Most compelling is the relationship between two ten-year old boys, Christian, powerfully played by William Jøhnk Nielsen, and Elias (Markus Rygaard), where Christian solves the crisis of bullying with a swift act of revenge, protecting the meeker Elias who has seemingly succumbed to this endless behavior of being picked on and is forever indebted for his savior-like actions.  They quickly become friends, but it’s clear Christian is the dominant party, emboldened by a sour sense of bitterness in the world around him, angry that his mother recently died of cancer, and angry at his father for being unable to stop it, feeling especially cheated after they were told her prognosis was excellent.  Christian really carries the film and couldn’t be more intriguing, as he’s an especially smart kid holding his emotions in check, where there’s always an underlying sense of provocation, as if he could strike out anytime and anywhere.  Despite his somewhat short stature, he stands up to the larger hoodlums in school without actually becoming one of them.  Elias, on the other hand, follows him around like a lost puppy and wouldn’t dare cross his new friend.  But there is also the simultaneous story of their parents, where Christian’s father Claus (Ulrich Thomsen) is loaded financially, taking him to live at his grandmother’s gargantuan estate, but remains impotent and emotionally repressed, unable to connect with his son who operates entirely on his own, cut off from the rest of his family.  Elias’s father Anton (Mikael Persbrandt) works periodically as the lone physician at an African refugee camp, where lone women, their husband’s already murdered, are being savagely brutalized, their wombs sliced open in a vicious game by the military junta to reveal the sex of the unborn child.  When Anton returns home to their own immense estate by the sea, his marriage is split apart, living separately from his wife Marianne (Trine Dyrholm) who has her own home by the sea, unforgiving of her husband’s previous philandering.   

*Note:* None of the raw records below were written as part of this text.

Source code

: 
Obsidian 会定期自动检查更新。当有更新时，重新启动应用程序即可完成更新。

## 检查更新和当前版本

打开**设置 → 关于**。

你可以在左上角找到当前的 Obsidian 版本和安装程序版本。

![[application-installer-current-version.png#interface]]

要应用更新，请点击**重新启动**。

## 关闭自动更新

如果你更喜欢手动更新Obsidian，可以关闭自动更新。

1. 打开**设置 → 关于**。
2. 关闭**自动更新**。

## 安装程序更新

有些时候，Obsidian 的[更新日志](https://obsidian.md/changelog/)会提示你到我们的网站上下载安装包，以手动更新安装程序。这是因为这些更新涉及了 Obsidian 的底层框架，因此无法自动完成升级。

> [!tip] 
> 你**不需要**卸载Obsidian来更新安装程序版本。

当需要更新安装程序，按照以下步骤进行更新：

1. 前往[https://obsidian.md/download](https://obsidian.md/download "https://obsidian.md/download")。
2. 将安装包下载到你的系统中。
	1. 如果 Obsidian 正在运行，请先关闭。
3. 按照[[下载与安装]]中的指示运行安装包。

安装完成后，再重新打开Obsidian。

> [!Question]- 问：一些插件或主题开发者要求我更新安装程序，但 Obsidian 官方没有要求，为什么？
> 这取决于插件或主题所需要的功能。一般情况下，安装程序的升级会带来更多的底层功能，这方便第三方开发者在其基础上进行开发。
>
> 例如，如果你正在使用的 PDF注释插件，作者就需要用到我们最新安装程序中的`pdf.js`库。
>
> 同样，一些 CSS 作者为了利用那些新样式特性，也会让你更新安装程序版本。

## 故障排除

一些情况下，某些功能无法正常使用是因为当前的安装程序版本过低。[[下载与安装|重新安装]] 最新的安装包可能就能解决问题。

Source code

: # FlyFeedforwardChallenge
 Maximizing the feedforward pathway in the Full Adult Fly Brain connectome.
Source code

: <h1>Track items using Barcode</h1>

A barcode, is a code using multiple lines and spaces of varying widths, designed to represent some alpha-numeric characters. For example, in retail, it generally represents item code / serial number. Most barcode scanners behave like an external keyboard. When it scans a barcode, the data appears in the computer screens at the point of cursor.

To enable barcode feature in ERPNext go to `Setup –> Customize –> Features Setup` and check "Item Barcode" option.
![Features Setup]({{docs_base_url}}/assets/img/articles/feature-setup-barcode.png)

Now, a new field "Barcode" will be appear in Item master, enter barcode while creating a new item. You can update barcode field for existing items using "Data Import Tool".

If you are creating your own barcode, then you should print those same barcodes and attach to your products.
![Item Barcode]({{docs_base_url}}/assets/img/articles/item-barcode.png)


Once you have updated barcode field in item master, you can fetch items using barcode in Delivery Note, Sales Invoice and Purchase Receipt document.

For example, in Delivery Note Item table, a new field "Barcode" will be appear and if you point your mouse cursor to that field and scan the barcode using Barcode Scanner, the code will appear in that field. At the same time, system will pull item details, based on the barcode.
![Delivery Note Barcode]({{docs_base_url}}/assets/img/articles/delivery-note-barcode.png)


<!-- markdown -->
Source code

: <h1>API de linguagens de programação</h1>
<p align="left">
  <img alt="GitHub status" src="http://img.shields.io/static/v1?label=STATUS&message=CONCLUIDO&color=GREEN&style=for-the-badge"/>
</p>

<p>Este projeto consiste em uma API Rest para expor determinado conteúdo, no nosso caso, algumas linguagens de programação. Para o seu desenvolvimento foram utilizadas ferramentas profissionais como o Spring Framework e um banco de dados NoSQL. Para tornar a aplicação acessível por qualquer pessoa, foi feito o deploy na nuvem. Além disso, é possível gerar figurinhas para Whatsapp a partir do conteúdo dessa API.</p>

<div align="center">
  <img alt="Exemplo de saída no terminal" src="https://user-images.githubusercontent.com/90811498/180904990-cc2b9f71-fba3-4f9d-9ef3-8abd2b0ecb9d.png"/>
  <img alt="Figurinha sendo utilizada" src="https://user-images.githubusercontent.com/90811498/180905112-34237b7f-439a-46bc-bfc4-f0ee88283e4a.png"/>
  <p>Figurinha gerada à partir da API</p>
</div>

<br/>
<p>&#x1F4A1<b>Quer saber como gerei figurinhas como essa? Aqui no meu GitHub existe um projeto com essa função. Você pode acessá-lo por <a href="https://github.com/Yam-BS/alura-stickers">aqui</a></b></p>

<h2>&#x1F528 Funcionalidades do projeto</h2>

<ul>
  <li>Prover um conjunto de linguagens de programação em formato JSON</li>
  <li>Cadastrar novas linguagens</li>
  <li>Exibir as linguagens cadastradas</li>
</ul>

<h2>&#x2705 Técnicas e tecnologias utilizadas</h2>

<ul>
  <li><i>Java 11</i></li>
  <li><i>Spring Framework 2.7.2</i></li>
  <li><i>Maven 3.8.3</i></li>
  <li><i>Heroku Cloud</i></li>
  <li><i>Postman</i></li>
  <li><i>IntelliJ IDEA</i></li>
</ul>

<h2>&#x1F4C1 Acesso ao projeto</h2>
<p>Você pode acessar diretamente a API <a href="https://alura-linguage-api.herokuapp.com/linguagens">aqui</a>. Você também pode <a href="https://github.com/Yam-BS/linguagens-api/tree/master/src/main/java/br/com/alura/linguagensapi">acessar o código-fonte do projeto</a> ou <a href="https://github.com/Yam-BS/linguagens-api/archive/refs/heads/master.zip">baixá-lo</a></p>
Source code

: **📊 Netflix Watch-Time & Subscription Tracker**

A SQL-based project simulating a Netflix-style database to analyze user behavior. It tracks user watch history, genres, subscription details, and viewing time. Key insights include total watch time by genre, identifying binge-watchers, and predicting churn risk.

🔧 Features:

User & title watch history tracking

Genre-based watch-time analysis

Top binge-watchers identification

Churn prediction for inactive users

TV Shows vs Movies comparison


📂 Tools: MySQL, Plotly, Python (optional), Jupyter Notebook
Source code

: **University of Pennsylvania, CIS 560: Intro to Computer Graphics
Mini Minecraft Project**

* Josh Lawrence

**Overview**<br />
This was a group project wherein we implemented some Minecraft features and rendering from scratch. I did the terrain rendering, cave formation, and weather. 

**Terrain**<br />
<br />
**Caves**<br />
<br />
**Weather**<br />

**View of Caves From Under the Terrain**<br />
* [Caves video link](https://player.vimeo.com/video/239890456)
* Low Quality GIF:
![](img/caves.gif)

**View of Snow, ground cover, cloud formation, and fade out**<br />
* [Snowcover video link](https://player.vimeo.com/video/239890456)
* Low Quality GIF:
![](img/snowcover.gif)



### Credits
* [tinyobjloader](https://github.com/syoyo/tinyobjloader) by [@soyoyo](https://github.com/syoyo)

The real story surrounds the emotional impotence of having to stand up to bigger and stronger forces that continually threaten violence, both at the children’s level and in the world of adults, where the brutality reduces humans to shadows of their former selves.  Against all parental advice, Christian strikes first, thinking the best defense is a good offense, believing no one will touch him if the first blow is convincingly strong enough.  But of course, this viewpoint is shredded to bits if the follow up course of action is full annihilation, which is what we witness in gang infested neighborhoods, as kids are routinely killing other kids for the simple offense of an insulting comment.  But this film isn’t social realism, and the society being depicted is the Danish upper class, one that has a distinct prejudice against foreigners and anything Swedish.  But the schoolyard bullying is no different than anywhere else in the world, while the viciousness of mutilations in Africa is like no place else on earth.  The film follows the path of choices made, each leading to subsequent consequences, where other choices are made, all of which lead to a sense of finality, and eventual futility, where there is no foolproof option that is guaranteed to succeed, yet the film is quite clear about how it depicts a certain option that is doomed to fail.  Again, the film is searching for a moral imperative.  Many of the transitional shots by Morten Søborg between sequences are quite stunning, particularly in their silence, though some may think these are pretentious artistic devices designed to reflect the typical vernacular of an art film.  Actually, this view reflects the harmony of nature unspoiled by the damage of human intervention, where man’s initial impulse seems to be to destroy whatever it touches.  Human violence is like no other destruction on earth, which ultimately leads to tragically bleak consequences, so by the finale, the film ends with the quiet urgency of a fervent prayer.